──────── SUPPLIED DATA

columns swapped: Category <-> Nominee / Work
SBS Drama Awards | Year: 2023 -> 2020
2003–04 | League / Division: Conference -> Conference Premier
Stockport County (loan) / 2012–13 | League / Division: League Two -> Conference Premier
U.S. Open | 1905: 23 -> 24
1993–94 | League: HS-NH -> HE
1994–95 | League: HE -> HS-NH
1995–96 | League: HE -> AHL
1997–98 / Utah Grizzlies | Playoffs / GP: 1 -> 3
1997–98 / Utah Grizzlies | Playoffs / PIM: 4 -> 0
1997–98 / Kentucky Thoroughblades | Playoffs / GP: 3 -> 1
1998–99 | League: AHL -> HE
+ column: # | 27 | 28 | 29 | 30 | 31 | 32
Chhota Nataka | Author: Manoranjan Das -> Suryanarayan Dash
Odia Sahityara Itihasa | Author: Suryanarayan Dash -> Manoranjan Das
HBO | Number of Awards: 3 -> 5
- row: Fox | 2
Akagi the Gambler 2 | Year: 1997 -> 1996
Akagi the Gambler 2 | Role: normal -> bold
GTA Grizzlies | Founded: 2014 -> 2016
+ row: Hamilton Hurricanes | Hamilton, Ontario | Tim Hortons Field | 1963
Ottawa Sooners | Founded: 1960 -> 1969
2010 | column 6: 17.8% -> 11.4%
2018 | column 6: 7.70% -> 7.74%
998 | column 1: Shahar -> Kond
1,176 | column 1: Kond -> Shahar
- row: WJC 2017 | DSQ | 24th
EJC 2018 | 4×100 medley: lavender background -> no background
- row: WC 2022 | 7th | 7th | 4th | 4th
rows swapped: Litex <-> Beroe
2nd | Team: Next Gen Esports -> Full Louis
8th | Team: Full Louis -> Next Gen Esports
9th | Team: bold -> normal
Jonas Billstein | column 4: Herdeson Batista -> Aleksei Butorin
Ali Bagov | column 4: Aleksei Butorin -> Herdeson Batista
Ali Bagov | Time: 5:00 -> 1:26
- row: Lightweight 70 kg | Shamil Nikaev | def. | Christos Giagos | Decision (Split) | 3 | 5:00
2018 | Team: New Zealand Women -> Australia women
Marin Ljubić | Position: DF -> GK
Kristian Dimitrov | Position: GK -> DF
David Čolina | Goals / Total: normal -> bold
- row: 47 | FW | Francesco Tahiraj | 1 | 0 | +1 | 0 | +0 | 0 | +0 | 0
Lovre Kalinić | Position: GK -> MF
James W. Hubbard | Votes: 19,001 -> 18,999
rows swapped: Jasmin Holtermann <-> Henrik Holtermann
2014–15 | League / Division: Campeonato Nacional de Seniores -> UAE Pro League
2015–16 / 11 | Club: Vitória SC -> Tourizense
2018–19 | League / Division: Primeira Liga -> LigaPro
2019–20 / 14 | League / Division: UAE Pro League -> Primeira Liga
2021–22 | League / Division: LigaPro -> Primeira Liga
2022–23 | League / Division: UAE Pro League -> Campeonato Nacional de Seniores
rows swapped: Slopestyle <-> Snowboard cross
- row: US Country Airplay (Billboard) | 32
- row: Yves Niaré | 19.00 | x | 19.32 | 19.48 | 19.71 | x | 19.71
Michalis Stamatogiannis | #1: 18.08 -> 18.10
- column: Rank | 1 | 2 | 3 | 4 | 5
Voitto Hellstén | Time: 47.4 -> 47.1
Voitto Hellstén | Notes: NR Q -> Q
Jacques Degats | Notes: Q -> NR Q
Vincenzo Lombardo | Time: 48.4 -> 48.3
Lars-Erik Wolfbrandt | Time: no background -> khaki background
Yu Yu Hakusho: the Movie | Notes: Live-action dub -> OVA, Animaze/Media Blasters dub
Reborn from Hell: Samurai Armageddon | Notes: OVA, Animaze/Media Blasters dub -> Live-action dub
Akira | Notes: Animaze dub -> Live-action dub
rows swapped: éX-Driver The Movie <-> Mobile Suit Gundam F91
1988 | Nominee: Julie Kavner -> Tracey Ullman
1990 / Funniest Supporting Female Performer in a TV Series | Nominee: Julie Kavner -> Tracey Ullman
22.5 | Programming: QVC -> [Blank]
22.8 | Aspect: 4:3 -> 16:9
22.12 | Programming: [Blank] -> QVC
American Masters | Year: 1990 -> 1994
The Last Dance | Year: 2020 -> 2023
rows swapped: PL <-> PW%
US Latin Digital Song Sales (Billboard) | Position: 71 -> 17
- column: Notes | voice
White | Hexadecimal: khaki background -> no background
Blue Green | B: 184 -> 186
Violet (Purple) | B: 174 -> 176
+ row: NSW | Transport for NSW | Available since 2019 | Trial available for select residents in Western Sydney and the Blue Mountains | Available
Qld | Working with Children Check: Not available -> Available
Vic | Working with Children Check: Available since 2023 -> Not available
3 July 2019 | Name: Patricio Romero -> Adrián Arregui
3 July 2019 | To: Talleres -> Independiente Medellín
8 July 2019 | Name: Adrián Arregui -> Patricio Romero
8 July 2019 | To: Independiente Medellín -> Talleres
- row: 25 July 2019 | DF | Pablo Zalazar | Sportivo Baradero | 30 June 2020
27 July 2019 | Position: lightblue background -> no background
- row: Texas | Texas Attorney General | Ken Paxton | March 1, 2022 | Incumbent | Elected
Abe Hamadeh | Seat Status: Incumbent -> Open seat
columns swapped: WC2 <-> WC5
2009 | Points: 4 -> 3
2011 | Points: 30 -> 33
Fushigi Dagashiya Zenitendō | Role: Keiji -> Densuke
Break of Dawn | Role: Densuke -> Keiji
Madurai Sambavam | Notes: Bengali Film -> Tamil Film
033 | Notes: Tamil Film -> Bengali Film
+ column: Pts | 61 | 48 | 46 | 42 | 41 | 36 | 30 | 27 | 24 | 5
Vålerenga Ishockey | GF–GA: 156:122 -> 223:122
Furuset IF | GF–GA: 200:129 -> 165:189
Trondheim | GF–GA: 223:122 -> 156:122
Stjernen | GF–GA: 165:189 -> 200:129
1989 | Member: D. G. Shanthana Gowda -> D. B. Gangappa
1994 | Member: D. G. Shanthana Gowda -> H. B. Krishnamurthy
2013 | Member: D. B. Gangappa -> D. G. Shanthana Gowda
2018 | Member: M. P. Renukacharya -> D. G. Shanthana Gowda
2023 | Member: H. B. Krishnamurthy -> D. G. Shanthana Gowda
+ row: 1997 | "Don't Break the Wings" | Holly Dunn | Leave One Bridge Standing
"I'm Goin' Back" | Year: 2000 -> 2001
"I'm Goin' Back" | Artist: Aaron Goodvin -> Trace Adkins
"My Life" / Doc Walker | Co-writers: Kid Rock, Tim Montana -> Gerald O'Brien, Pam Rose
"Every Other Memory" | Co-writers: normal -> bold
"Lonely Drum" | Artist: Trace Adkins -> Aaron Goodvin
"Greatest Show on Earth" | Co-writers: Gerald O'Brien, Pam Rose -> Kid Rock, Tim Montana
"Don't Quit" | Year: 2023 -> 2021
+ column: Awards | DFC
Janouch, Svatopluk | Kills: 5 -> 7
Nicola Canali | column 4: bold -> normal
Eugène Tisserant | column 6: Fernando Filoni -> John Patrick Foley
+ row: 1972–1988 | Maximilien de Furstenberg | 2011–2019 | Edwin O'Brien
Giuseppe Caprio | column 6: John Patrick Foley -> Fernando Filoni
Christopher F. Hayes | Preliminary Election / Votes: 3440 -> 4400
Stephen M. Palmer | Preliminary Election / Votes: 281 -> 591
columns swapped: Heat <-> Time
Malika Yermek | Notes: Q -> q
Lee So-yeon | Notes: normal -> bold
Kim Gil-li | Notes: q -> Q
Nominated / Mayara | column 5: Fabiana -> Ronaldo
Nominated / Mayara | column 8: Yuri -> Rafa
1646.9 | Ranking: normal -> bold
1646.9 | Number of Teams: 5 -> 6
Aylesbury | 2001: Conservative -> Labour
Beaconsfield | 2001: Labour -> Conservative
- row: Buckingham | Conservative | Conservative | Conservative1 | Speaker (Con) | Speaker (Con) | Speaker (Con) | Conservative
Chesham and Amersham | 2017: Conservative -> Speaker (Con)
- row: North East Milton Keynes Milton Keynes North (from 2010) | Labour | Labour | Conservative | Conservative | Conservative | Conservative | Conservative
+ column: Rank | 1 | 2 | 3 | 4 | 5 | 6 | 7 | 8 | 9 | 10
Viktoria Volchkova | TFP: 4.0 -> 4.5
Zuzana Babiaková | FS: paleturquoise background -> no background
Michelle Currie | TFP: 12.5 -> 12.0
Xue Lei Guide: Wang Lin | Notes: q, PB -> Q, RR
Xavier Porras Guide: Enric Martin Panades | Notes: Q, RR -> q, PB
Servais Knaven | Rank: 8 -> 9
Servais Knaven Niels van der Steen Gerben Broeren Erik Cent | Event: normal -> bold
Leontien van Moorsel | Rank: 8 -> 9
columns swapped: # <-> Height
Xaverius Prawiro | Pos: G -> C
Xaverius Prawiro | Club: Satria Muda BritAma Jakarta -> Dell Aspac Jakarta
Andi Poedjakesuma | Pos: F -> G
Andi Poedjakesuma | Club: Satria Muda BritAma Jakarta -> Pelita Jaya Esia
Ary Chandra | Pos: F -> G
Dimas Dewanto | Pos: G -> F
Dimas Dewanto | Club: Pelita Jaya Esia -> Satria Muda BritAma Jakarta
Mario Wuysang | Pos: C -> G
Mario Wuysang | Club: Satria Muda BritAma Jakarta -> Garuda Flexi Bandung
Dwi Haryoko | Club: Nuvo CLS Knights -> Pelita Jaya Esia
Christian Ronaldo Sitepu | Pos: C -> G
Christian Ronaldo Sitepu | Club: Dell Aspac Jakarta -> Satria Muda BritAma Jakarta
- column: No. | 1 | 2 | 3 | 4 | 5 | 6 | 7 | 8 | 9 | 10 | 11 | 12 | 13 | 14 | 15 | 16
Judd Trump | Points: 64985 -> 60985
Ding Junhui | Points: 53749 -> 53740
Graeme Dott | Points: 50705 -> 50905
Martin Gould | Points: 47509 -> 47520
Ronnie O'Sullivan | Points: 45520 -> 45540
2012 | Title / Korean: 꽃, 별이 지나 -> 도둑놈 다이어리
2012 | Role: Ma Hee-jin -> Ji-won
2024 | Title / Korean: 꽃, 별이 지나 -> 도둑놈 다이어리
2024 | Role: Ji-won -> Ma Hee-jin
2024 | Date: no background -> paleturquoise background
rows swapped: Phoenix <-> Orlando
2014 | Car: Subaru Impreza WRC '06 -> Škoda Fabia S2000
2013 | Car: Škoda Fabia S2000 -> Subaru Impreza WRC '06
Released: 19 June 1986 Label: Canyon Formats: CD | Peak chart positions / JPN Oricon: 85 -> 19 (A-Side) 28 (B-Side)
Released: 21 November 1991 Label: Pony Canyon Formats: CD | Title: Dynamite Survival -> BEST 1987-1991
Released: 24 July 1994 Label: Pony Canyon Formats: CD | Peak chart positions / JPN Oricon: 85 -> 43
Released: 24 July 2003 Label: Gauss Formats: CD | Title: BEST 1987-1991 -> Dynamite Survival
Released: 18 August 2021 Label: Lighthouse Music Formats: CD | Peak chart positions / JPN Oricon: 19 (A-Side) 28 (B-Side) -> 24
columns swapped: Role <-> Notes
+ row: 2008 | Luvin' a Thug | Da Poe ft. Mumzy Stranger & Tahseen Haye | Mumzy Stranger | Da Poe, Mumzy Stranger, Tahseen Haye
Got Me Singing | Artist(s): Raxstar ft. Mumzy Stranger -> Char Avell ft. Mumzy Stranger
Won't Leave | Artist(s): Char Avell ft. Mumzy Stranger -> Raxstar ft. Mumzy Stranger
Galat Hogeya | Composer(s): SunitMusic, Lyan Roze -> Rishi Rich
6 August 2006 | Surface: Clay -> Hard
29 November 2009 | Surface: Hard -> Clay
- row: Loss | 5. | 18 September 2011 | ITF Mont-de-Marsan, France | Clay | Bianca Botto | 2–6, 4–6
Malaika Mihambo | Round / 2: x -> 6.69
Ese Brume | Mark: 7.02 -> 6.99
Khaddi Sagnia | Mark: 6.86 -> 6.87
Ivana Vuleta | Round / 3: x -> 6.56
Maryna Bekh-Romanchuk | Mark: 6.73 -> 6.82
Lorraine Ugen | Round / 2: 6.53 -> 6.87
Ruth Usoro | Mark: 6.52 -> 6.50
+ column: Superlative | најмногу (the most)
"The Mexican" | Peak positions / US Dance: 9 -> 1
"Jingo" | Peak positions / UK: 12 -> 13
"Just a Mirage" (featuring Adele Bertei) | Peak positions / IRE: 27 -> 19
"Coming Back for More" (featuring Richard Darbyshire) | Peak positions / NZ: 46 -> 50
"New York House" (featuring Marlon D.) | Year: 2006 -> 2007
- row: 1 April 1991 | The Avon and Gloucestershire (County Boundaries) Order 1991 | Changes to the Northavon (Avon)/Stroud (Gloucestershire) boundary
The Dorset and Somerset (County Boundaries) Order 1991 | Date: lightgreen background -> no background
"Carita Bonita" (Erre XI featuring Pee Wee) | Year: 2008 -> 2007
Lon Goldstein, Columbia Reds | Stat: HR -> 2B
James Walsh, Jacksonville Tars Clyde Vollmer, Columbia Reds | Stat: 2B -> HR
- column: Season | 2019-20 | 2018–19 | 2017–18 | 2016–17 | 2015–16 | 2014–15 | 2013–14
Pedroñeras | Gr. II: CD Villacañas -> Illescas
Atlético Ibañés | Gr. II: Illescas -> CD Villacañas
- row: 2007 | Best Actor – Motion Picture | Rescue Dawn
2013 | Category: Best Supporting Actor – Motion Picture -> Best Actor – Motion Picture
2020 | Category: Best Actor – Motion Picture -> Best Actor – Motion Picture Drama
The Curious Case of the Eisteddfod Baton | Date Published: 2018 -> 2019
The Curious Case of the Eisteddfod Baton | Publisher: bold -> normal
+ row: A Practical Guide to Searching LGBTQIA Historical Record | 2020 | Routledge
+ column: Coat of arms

────────────────

◆ WRITTEN PROBLEM
Write out the lines starting at the first one and ending at the line that contains "1994–95 | League: HE -> HS-NH", with both ends included.

◆ OUTPUT FOR THIS EXERCISE
columns swapped: Category <-> Nominee / Work
SBS Drama Awards | Year: 2023 -> 2020
2003–04 | League / Division: Conference -> Conference Premier
Stockport County (loan) / 2012–13 | League / Division: League Two -> Conference Premier
U.S. Open | 1905: 23 -> 24
1993–94 | League: HS-NH -> HE
1994–95 | League: HE -> HS-NH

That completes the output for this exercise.